Sussex commuters face hefty train fare rise

Train fares will rise by around 2.8 per cent in January, it was announced today.

The news comes after a 3.1 per cent increase in January this year, resulting in a 37 per cent cumulative increase in rail fares during the last ten years.

Train fares will go up again in January 2020

Train fares will go up again in January 2020

Irina Iovita, CEO of Commuter Club said: “The cost of commuting in the UK is one of the highest in the world. Commuters told us commuting is in their top three expenses and with real wages being stagnant at best, commuting is becoming less affordable every year.
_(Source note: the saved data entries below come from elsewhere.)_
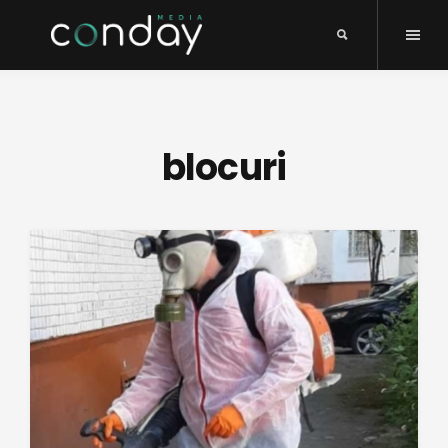
blocuri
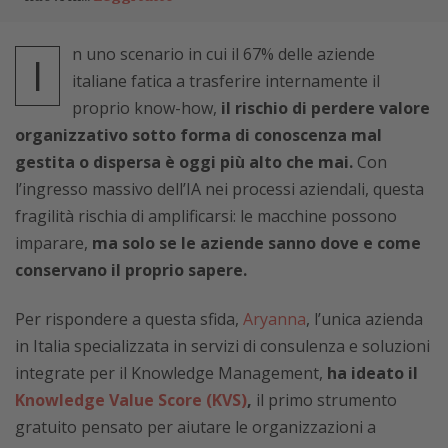
n uno scenario in cui il 67% delle aziende
I
italiane fatica a trasferire internamente il
proprio know-how,
il rischio di perdere valore
organizzativo sotto forma di conoscenza mal
gestita o dispersa è oggi più alto che mai.
Con
l’ingresso massivo dell’IA nei processi aziendali, questa
fragilità rischia di amplificarsi: le macchine possono
imparare,
ma solo se le aziende sanno dove e come
conservano il proprio sapere.
Per rispondere a questa sfida,
Aryanna
, l’unica azienda
in Italia specializzata in servizi di consulenza e soluzioni
integrate per il Knowledge Management,
ha ideato il
Knowledge Value Score (KVS)
,
il primo strumento
gratuito pensato per aiutare le organizzazioni a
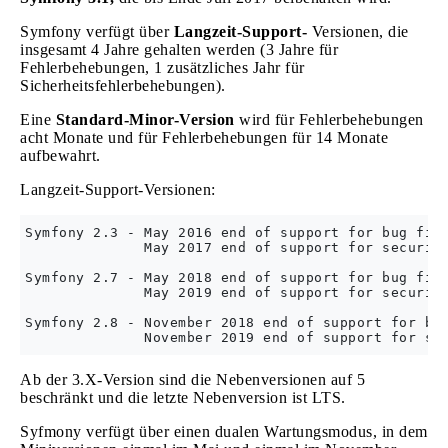
Symfony verfügt über
Langzeit-Support-
Versionen, die
insgesamt 4 Jahre gehalten werden (3 Jahre für
Fehlerbehebungen, 1 zusätzliches Jahr für
Sicherheitsfehlerbehebungen).
Eine
Standard-Minor-Version
wird für Fehlerbehebungen
acht Monate und für Fehlerbehebungen für 14 Monate
aufbewahrt.
Langzeit-Support-Versionen:
Symfony 2.3 - May 2016 end of support for bug fixe
              May 2017 end of support for security
Symfony 2.7 - May 2018 end of support for bug fixe
              May 2019 end of support for security
Symfony 2.8 - November 2018 end of support for bug
Ab der 3.X-Version sind die Nebenversionen auf 5
beschränkt und die letzte Nebenversion ist LTS.
Syfmony verfügt über einen dualen Wartungsmodus, in dem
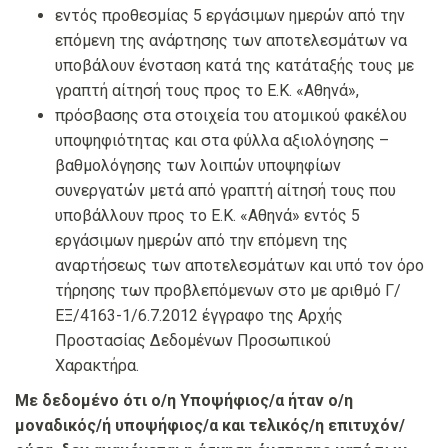
εντός προθεσμίας 5 εργάσιμων ημερών από την
επόμενη της ανάρτησης των αποτελεσμάτων να
υποβάλουν ένσταση κατά της κατάταξής τους με
γραπτή αίτησή τους προς το Ε.Κ. «Αθηνά»,
πρόσβασης στα στοιχεία του ατομικού φακέλου
υποψηφιότητας και στα φύλλα αξιολόγησης –
βαθμολόγησης των λοιπών υποψηφίων
συνεργατών μετά από γραπτή αίτησή τους που
υποβάλλουν προς το Ε.Κ. «Αθηνά» εντός 5
εργάσιμων ημερών από την επόμενη της
αναρτήσεως των αποτελεσμάτων και υπό τον όρο
τήρησης των προβλεπόμενων στο με αριθμό Γ/
ΕΞ/4163-1/6.7.2012 έγγραφο της Αρχής
Προστασίας Δεδομένων Προσωπικού
Χαρακτήρα.
Με δεδομένο ότι ο/η Υποψήφιος/α ήταν ο/η
μοναδικός/ή υποψήφιος/α και τελικός/η επιτυχόν/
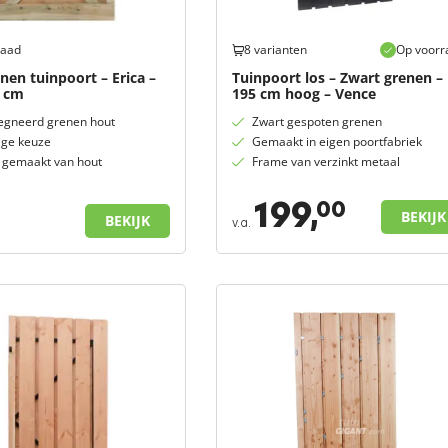
raad
8 varianten
Op voorr
nen tuinpoort – Erica –
Tuinpoort los – Zwart grenen –
0 cm
195 cm hoog – Vence
gneerd grenen hout
Zwart gespoten grenen
ige keuze
Gemaakt in eigen poortfabriek
g gemaakt van hout
Frame van verzinkt metaal
199,
00
BEKIJK
BEKIJK
v.a.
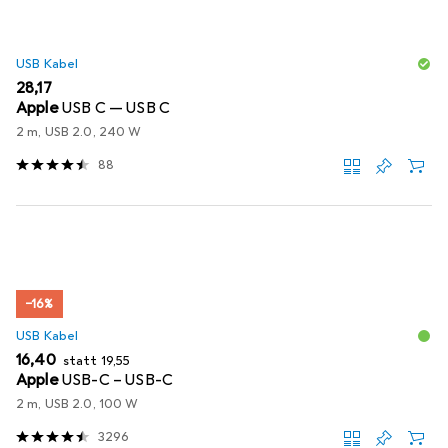
USB Kabel
EUR
28,17
Apple
USB C — USB C
2 m, USB 2.0, 240 W
88
−16%
USB Kabel
EUR
EUR
16,40
statt
19,55
Apple
USB-C – USB-C
2 m, USB 2.0, 100 W
3296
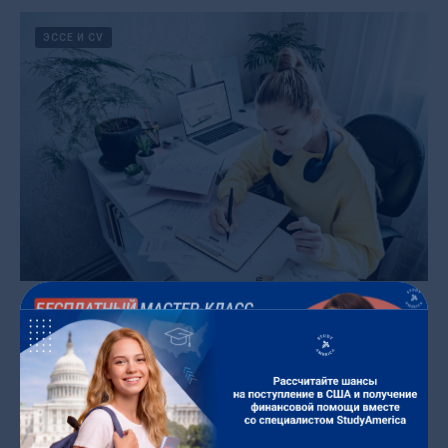
ЭССЕ И CV
Что такое CV резюме и как его писать
Написание CV резюме является
обязательным моментом при подаче
заявления на поступление на
магистратуру и аспирантуру в США.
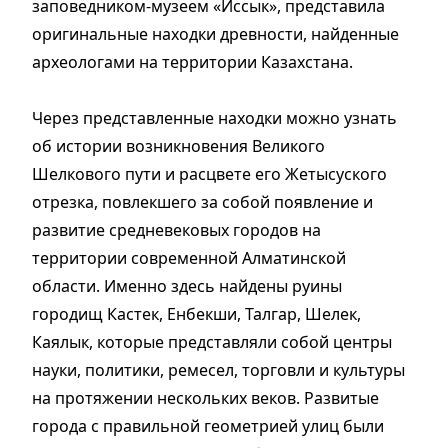
заповедником-музеем «Иссык», представила
оригинальные находки древности, найденные
археологами на территории Казахстана.
Через представленные находки можно узнать
об истории возникновения Великого
Шелкового пути и расцвете его Жетысуского
отрезка, повлекшего за собой появление и
развитие средневековых городов на
территории современной Алматинской
области. Именно здесь найдены руины
городищ Кастек, Енбекши, Талгар, Шелек,
Каялык, которые представляли собой центры
науки, политики, ремесел, торговли и культуры
на протяжении нескольких веков. Развитые
города с правильной геометрией улиц были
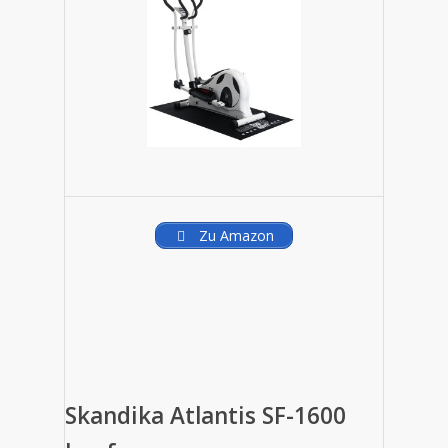
Zu Amazon
Skandika Atlantis SF-1600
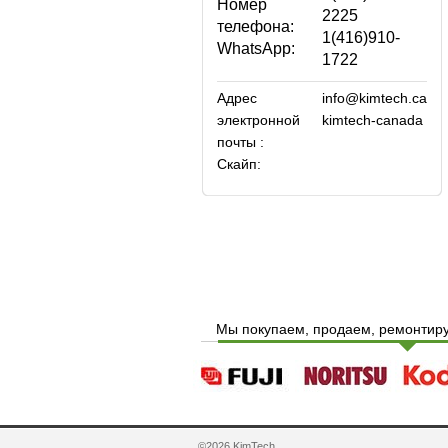
Номер
2225
телефона:
1(416)910-
WhatsApp:
1722
Адрес
info@kimtech.ca
электронной
kimtech-canada
почты :
Скайп:
Мы покупаем, продаем, ремонтиру
©2026 KimTech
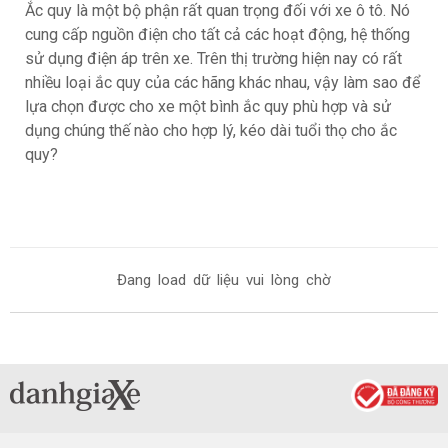
Ắc quy là một bộ phận rất quan trọng đối với xe ô tô. Nó
cung cấp nguồn điện cho tất cả các hoạt động, hệ thống
sử dụng điện áp trên xe. Trên thị trường hiện nay có rất
nhiều loại ắc quy của các hãng khác nhau, vậy làm sao để
lựa chọn được cho xe một bình ắc quy phù hợp và sử
dụng chúng thế nào cho hợp lý, kéo dài tuổi thọ cho ắc
quy?
Đang load dữ liệu vui lòng chờ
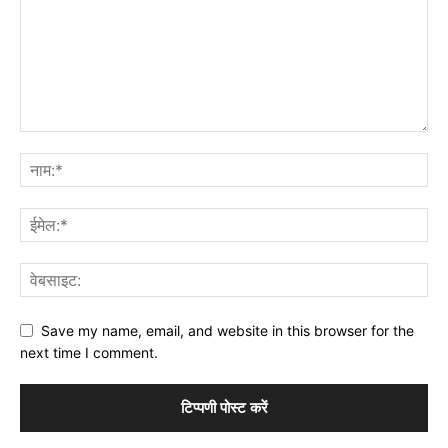
Save my name, email, and website in this browser for the
next time I comment.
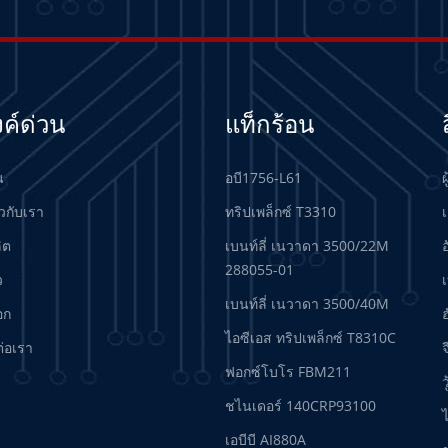
งค์ด่วน
แท็กร้อน
น
อบี1756-L61
ผ
ยวกับเรา
ทริปเพล็กซ์ T3310
เ
ลิต
เบนท์ลี่ เนวาดา 3500/22M
288055-01
ว
เบนท์ลี่ เนวาดา 3500/40M
อก
ฮ
ไอซีเอส ทริปเพล็กซ์ T8310C
ต่อเรา
จ
ฟอกซ์โบโร FBM211
ว
ชไนเดอร์ 140CRP93100
เอบีบี AI880A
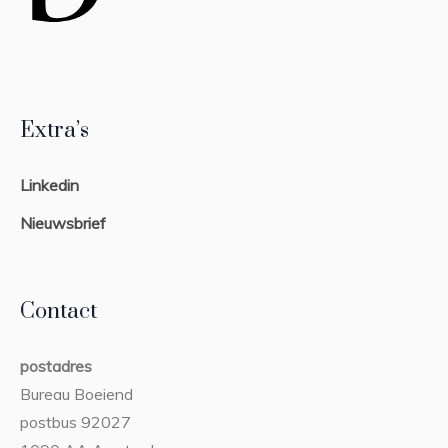
Extra’s
Linkedin
Nieuwsbrief
Contact
postadres
Bureau Boeiend
postbus 92027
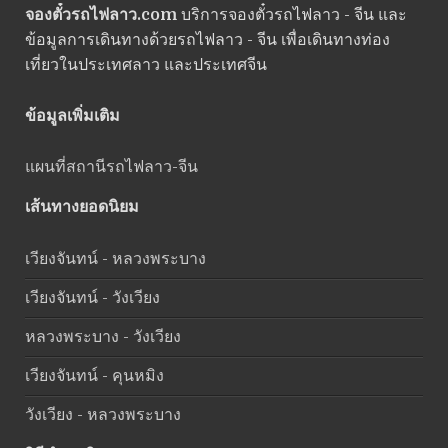
จองตั๋วรถไฟลาว.com
บริการจองตั๋วรถไฟลาว - จีน และ
ข้อมูลการเดินทางด้วยรถไฟลาว - จีน เพื่อเดินทางท่อง
เที่ยวในประเทศลาว และประเทศจีน
ข้อมูลเพิ่มเติม
แผนที่สถานีรถไฟลาว-จีน
เส้นทางยอดนิยม
เวียงจันทน์ - หลวงพระบาง
เวียงจันทน์ - วังเวียง
หลวงพระบาง - วังเวียง
เวียงจันทน์ - คุนหมิง
วังเวียง - หลวงพระบาง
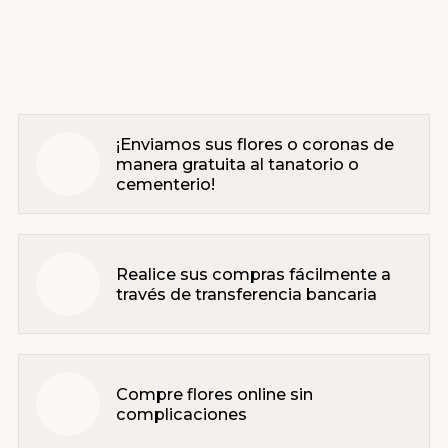
¡Enviamos sus flores o coronas de
manera gratuita al tanatorio o
cementerio!
Realice sus compras fácilmente a
través de transferencia bancaria
Compre flores online sin
complicaciones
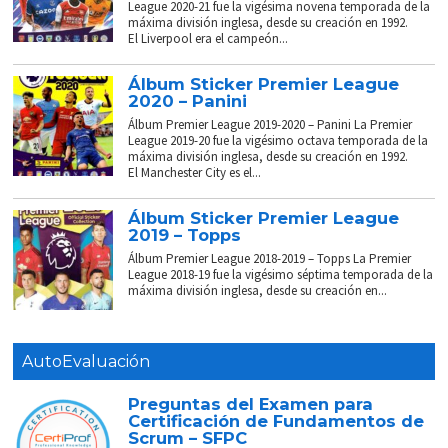
League 2020-21 fue la vigésima novena temporada de la
máxima división inglesa, desde su creación en 1992.
El Liverpool era el campeón...
Álbum Sticker Premier League
2020 – Panini
Álbum Premier League 2019-2020 – Panini La Premier
League 2019-20 fue la vigésimo octava temporada de la
máxima división inglesa, desde su creación en 1992.
El Manchester City es el...
Álbum Sticker Premier League
2019 – Topps
Álbum Premier League 2018-2019 – Topps La Premier
League 2018-19 fue la vigésimo séptima temporada de la
máxima división inglesa, desde su creación en...
AutoEvaluación
Preguntas del Examen para
Certificación de Fundamentos de
Scrum – SFPC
It’s time for the industry to deliver fair fares to its most loyal but frequently forgotten customers, the commuters.

“The rail industry must consider alternatives to increasing prices by 3 per cent every year.

"Transport for London has shown it is possible to freeze some fares, but sadly the freeze of pay as you go journeys will do little to help commuters who frequently hit the weekly cap as they are regulated fares. As we’ve seen in many industries, innovation and technology are the key to lowering costs and passing these benefits to the end consumer.”

Irina added: “We want to fight for the commuters’ cause, starting with purchasing a yearly ticket for them and enabling them to pay in monthly or weekly instalments. This allows the everyday commuter to lock in fair prices for 12 months and prevent them from paying thousands of pounds upfront.

"We believe everyone has the right to a better and cheaper commute and we’re proud to have helped over 20000 commuters save more than £10m on our platform.”

All regulated fares will increase, including all weekly, monthly and annual season tickets purchased by commuters in the UK.

London commuters who hit the weekly cap on contactless or purchase season tickets will also see the same fare rise as the rest of the country. It is unclear if Transport for London will continue to freeze fares for single journeys, however the scope for any fare freeze is limited and unlikely to benefit commuters.